Ode to Ownership

salvēte, omnēs lectōrēs! On this Feast of St. Stephen, I hope no one feels too much like a martyr! 🙂 And on this Boxing Day, I hope it feels more like “boxes to give away” than “boxes of trash that need to be thrown away” in your home! As I thought about these two calendar events, I realized that both are, oddly enough, related to a theme I wanted to explore today. According to the Book of Acts, Stephen was executed because he refused to stop believing or proclaiming the message his listeners found intolerable. He knew what would happen to him, but he persisted boldly. He took ownership of his actions – and their consequences. In a different way, our friends in the Commonwealth take ownership of their relationships with others when they distribute Christmas boxes to those who have served them during the year. And lots of people in the United States are taking ownership of their excess stuff as they box it up to give to charities, in advance of the December 31 tax deadline! 🙂

So today’s theme is Ownership, and specifically Taking Ownership. In several contexts over the past few months, I’ve heard myself telling people to “Take ownership of your life!” What did I mean? Why would anybody need to say, hear, or do this? And what are the implications for Tres Columnae?

In working with students face to face, I tend to use this phrase when students fall into the blame game. The work is too hard, the teacher is too demanding, the parents are too mean, the students themselves are too stressed or too busy, or it’s just a lot more fun to sit and talk with a friend (or surreptitiously send a text message) than to engage in the task at hand (which means it’s my fault for making the task insufficiently engaging). I do take these concerns seriously – except, perhaps, for the texting one 🙂 – but I also want my face-to-face students to realize something critically important: In the end, even if you have hard work, or a demanding teacher, or mean parents, or lots of stress, or too much work, how you respond is up to you. (Stephen Covey refers to the “gap between stimulus and response” in this context, implying that unlike other living creatures, we humans do get to choose how we respond to a given stimulus.)

→ WHAT TO WORK ON
a) In the blog post on taking ownership, quote the passage from "So today’s theme" up to and including "for Tres Columnae?".
b) According to the blog post on taking ownership, why was Stephen executed?
c) Carry on the blog post on taking ownership from where it stops.

→ RECORDS PROVIDED
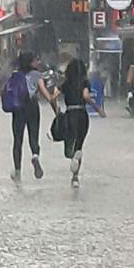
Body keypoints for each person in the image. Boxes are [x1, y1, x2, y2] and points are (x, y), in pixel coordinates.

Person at [0, 51, 58, 183]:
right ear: (31, 63)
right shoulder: (37, 75)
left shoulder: (14, 76)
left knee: (17, 140)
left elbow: (0, 92)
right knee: (33, 135)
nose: (39, 62)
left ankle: (17, 171)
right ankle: (35, 156)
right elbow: (47, 95)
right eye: (36, 60)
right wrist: (56, 107)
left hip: (18, 109)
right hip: (32, 107)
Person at [50, 59, 106, 188]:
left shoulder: (65, 83)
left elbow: (53, 98)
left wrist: (57, 112)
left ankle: (72, 157)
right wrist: (98, 109)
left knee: (69, 145)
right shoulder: (85, 82)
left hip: (69, 114)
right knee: (79, 146)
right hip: (82, 114)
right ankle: (75, 177)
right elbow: (86, 96)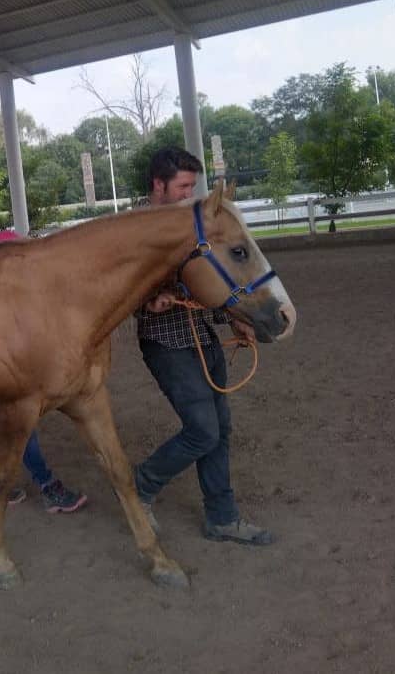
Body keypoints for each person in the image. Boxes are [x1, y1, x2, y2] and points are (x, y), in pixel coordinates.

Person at [134, 148, 273, 546]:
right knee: (202, 431)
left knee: (221, 430)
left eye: (193, 186)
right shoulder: (139, 228)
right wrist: (147, 301)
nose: (190, 194)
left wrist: (236, 318)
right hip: (166, 343)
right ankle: (140, 484)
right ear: (158, 185)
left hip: (200, 335)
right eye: (182, 186)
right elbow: (120, 289)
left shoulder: (192, 222)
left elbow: (213, 278)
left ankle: (222, 517)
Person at [0, 229, 88, 513]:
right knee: (22, 427)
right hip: (9, 373)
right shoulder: (0, 300)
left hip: (5, 373)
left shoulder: (14, 297)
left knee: (0, 420)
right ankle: (47, 484)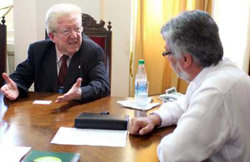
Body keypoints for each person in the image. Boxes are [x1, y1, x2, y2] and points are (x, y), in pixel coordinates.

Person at [129, 10, 250, 161]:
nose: (167, 59)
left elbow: (172, 154)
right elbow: (185, 103)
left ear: (186, 59)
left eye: (167, 53)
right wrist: (155, 118)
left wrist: (177, 134)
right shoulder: (222, 71)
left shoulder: (216, 91)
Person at [0, 3, 110, 103]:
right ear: (52, 36)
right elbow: (20, 77)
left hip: (78, 111)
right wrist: (15, 87)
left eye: (77, 29)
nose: (74, 36)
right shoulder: (38, 51)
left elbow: (102, 85)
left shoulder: (92, 51)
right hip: (44, 114)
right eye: (66, 31)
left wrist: (81, 92)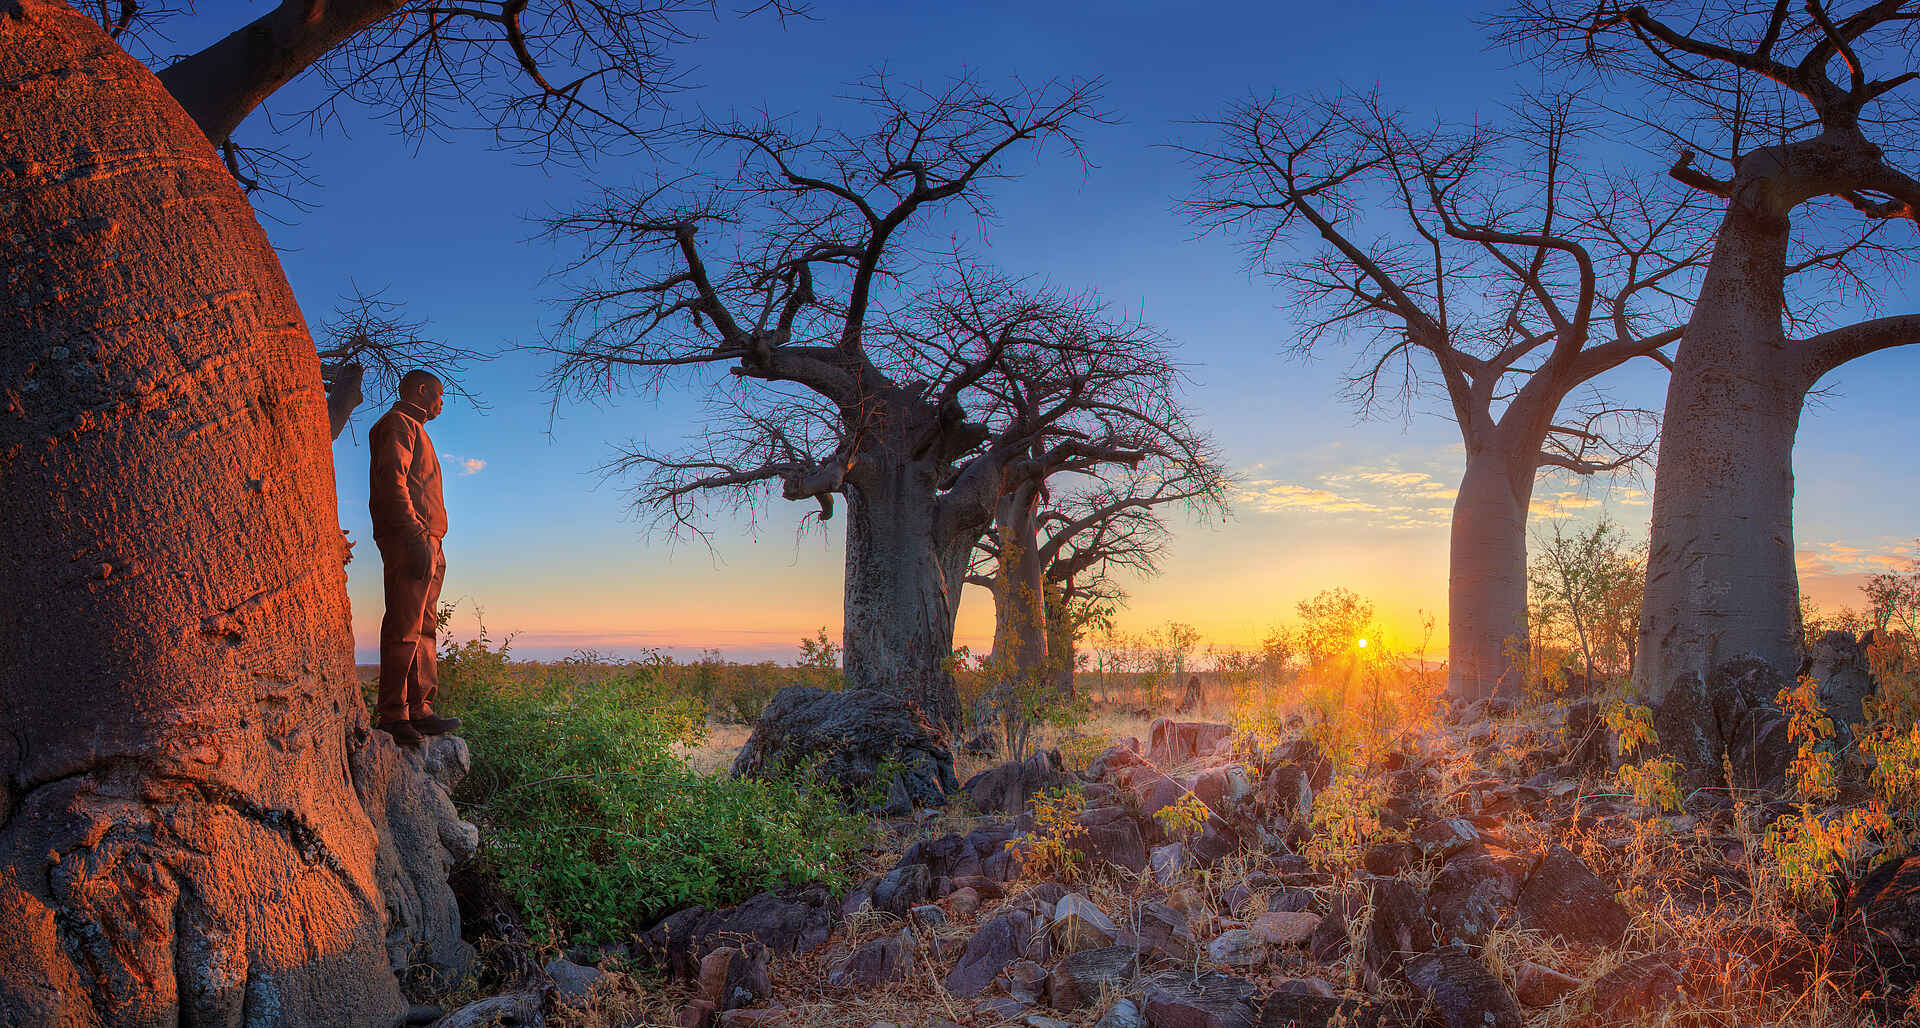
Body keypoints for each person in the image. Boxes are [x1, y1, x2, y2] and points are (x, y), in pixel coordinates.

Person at [368, 370, 462, 744]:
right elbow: (392, 480)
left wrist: (431, 539)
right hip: (413, 538)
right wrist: (414, 534)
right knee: (405, 626)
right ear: (422, 391)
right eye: (439, 395)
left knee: (424, 626)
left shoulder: (416, 429)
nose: (441, 403)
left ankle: (419, 709)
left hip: (431, 540)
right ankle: (393, 714)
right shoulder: (397, 423)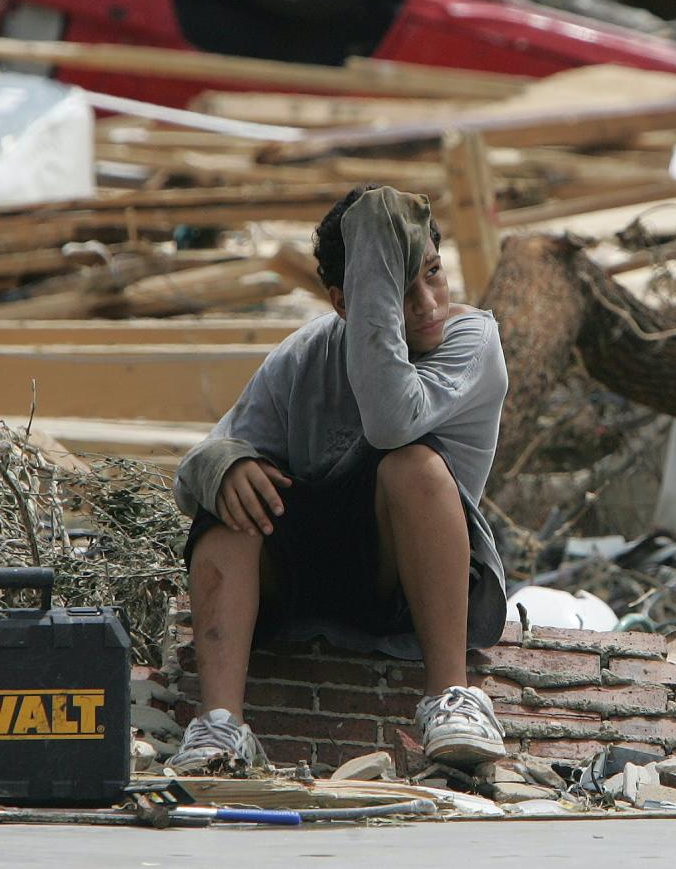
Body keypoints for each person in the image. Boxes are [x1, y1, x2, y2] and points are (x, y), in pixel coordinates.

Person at [170, 184, 509, 772]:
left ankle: (453, 698)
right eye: (396, 290)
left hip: (401, 585)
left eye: (433, 273)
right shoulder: (304, 356)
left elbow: (390, 419)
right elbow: (191, 473)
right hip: (302, 584)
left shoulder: (472, 341)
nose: (427, 303)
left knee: (415, 466)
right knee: (232, 489)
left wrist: (384, 265)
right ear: (344, 301)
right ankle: (221, 727)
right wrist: (226, 467)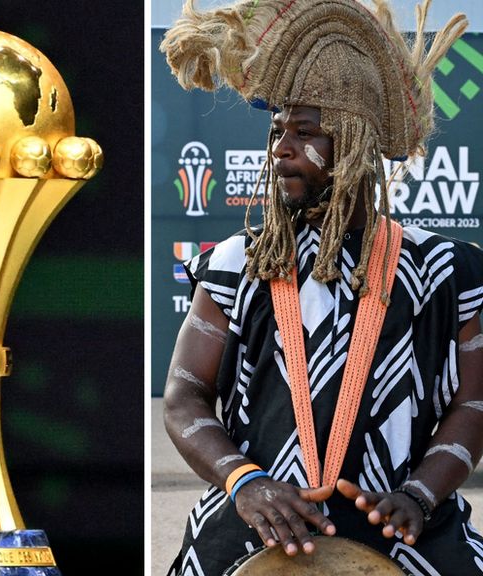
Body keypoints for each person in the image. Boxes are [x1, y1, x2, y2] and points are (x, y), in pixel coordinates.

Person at [160, 0, 483, 573]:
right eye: (277, 130)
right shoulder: (239, 262)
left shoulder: (444, 268)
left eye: (304, 132)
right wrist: (246, 482)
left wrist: (420, 494)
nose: (280, 147)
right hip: (253, 521)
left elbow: (474, 402)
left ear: (355, 142)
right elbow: (184, 398)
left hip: (404, 527)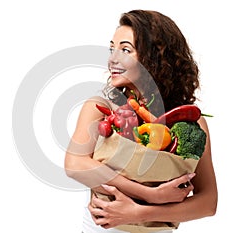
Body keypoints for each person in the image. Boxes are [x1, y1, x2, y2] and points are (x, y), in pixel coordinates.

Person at [65, 9, 217, 233]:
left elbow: (208, 202)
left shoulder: (192, 123)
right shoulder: (101, 107)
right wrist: (150, 194)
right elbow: (75, 165)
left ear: (156, 57)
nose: (113, 58)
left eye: (126, 50)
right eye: (112, 49)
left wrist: (141, 212)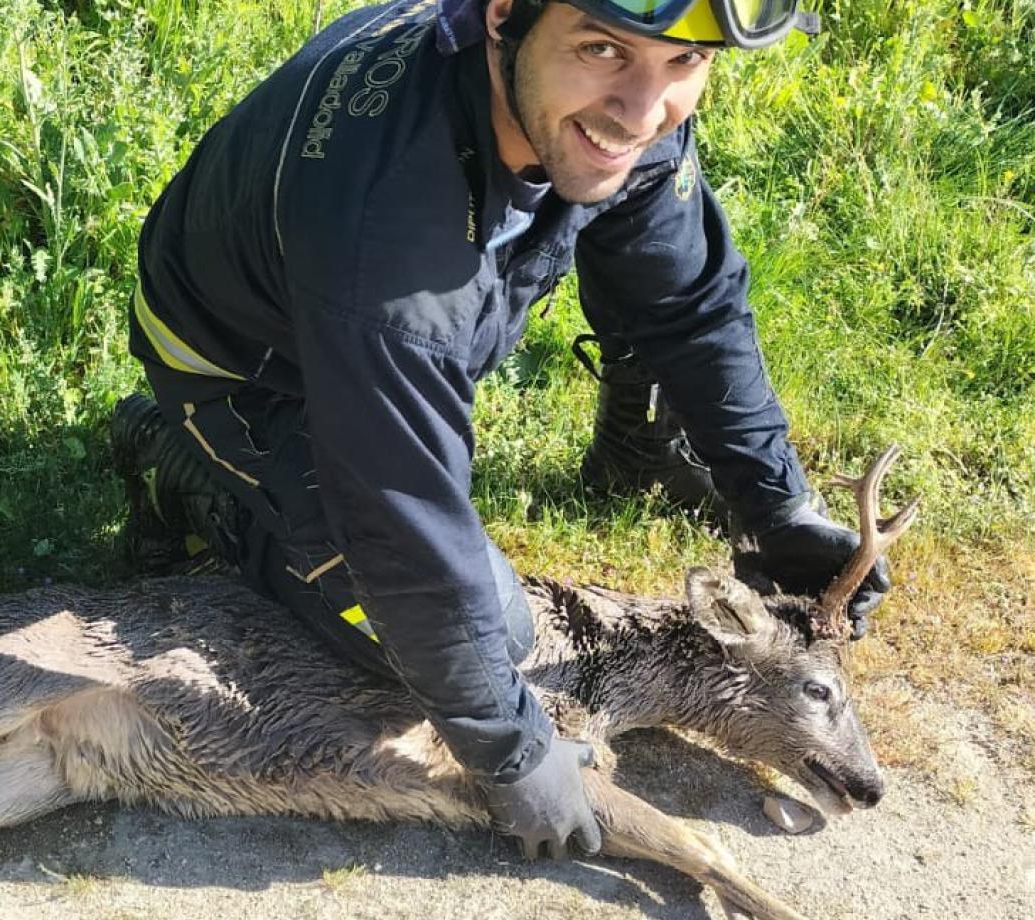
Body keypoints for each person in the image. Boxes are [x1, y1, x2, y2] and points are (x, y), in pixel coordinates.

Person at [112, 0, 889, 863]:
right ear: (503, 15)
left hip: (377, 319)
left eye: (684, 65)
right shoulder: (394, 238)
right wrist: (513, 752)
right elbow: (401, 524)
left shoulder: (604, 109)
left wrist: (777, 504)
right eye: (603, 48)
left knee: (627, 211)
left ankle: (637, 449)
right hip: (250, 373)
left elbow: (691, 305)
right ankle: (186, 467)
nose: (643, 108)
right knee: (486, 634)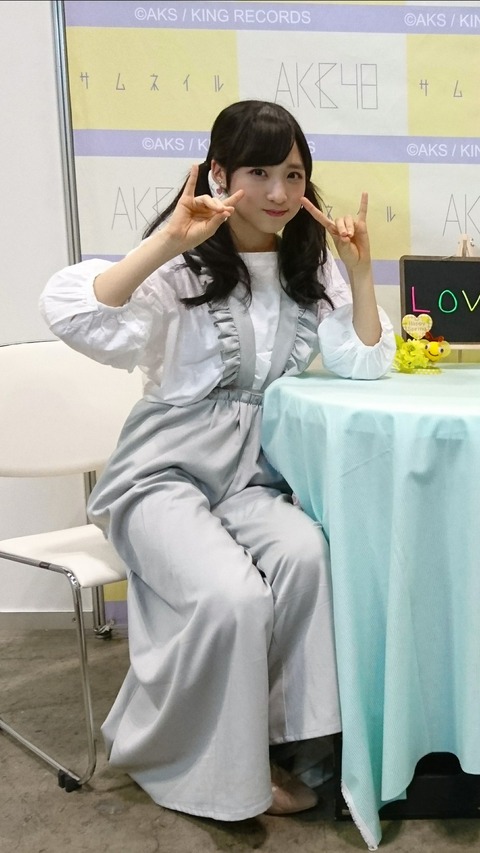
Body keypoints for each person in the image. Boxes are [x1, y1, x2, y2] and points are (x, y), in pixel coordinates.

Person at [39, 99, 396, 821]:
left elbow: (364, 360)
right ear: (219, 174)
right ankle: (195, 759)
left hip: (253, 477)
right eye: (258, 172)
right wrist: (167, 242)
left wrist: (360, 273)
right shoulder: (182, 264)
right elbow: (76, 314)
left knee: (307, 556)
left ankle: (285, 740)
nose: (278, 192)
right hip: (161, 474)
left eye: (293, 174)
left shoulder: (306, 267)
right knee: (234, 597)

→ RESULTS
a)
So today’s theme is Ownership, and specifically Taking Ownership. In several contexts over the past few months, I’ve heard myself telling people to “Take ownership of your life!” What did I mean? Why would anybody need to say, hear, or do this? And what are the implications for Tres Columnae?

b) He refused to stop believing or proclaiming the message his listeners found intolerable.

c)
What I hope to convey is that in the end, your life belongs to you.  If you consistently choose stress and negativity, you’ll have a stressful, negative life, but if you choose to respond in a positive way, you’ll have a more positive life. By no means am I advocating a “Pollyanna” approach or a “head-in-the-sand” view that dismisses the dark, painful side of life. Bad things happen, and when they do, we need to acknowledge them. Sometimes you need to cry, or to pound on something and scream for a while! But even then, you can choose to pound a pillow (better idea) rather than a wall (bad idea; you might break your hand)! 🙂

As I think about the Tres Columnae project, this idea of taking ownership has a lot of implications. First, if you choose to participate, you’re taking ownership of your learning of Latin, and you’re taking ownership of your part in a Joyful Learning Community. Second, as you participate, you will be creating some content – you might make illustrations for a story, you might record some audio, you might make a video version of a story, or you might even create your own original story and submit it. Who should own the content that you submit? I would argue that you should! Of course, you need to give us permission to use it – and you need to give permission to other participants to create derivative works based on it – but if you made it, it should be yours. Similarly, if I made it (for example, if it’s a self-correcting exercise I built), it should belong to me. Again, I’ll obviously need to give you permission to use it, and to create derivative works based on it, but in the end, it’s mine because I made it. I’m not sure how to handle the legal, contractual aspect of ownership in this sense, but the philosophical basis is pretty clear to me. Dear readers, what do you think?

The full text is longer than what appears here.